## Objective
Convert every line of the data below into a numbered list, leaving out any blank lines.
━━━━━ Data excerpts ━━━━━
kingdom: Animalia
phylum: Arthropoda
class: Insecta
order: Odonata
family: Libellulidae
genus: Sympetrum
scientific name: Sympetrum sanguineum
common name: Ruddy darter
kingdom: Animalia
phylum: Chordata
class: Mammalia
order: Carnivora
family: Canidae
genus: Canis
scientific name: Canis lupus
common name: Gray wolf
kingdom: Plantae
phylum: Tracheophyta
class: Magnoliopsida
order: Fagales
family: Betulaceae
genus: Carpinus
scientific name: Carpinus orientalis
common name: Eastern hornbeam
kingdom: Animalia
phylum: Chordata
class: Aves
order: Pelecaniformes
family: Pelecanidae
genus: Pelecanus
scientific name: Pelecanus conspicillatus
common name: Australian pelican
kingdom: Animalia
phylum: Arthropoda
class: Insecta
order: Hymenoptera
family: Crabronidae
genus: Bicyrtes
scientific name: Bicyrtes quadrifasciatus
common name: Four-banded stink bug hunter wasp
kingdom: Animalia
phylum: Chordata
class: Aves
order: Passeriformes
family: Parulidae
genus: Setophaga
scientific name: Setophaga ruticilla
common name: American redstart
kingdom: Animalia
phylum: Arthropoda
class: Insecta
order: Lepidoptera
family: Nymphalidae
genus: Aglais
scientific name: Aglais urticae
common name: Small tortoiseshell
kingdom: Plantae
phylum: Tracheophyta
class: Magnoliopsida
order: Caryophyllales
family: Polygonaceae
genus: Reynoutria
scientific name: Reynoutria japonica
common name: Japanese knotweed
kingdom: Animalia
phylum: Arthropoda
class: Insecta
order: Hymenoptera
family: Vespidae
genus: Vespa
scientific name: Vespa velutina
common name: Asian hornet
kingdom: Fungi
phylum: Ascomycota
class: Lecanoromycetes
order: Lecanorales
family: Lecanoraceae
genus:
━━━━━
## Task output
1. kingdom: Animalia
2. phylum: Arthropoda
3. class: Insecta
4. order: Odonata
5. family: Libellulidae
6. genus: Sympetrum
7. scientific name: Sympetrum sanguineum
8. common name: Ruddy darter
9. kingdom: Animalia
10. phylum: Chordata
11. class: Mammalia
12. order: Carnivora
13. family: Canidae
14. genus: Canis
15. scientific name: Canis lupus
16. common name: Gray wolf
17. kingdom: Plantae
18. phylum: Tracheophyta
19. class: Magnoliopsida
20. order: Fagales
21. family: Betulaceae
22. genus: Carpinus
23. scientific name: Carpinus orientalis
24. common name: Eastern hornbeam
25. kingdom: Animalia
26. phylum: Chordata
27. class: Aves
28. order: Pelecaniformes
29. family: Pelecanidae
30. genus: Pelecanus
31. scientific name: Pelecanus conspicillatus
32. common name: Australian pelican
33. kingdom: Animalia
34. phylum: Arthropoda
35. class: Insecta
36. order: Hymenoptera
37. family: Crabronidae
38. genus: Bicyrtes
39. scientific name: Bicyrtes quadrifasciatus
40. common name: Four-banded stink bug hunter wasp
41. kingdom: Animalia
42. phylum: Chordata
43. class: Aves
44. order: Passeriformes
45. family: Parulidae
46. genus: Setophaga
47. scientific name: Setophaga ruticilla
48. common name: American redstart
49. kingdom: Animalia
50. phylum: Arthropoda
51. class: Insecta
52. order: Lepidoptera
53. family: Nymphalidae
54. genus: Aglais
55. scientific name: Aglais urticae
56. common name: Small tortoiseshell
57. kingdom: Plantae
58. phylum: Tracheophyta
59. class: Magnoliopsida
60. order: Caryophyllales
61. family: Polygonaceae
62. genus: Reynoutria
63. scientific name: Reynoutria japonica
64. common name: Japanese knotweed
65. kingdom: Animalia
66. phylum: Arthropoda
67. class: Insecta
68. order: Hymenoptera
69. family: Vespidae
70. genus: Vespa
71. scientific name: Vespa velutina
72. common name: Asian hornet
73. kingdom: Fungi
74. phylum: Ascomycota
75. class: Lecanoromycetes
76. order: Lecanorales
77. family: Lecanoraceae
78. genus:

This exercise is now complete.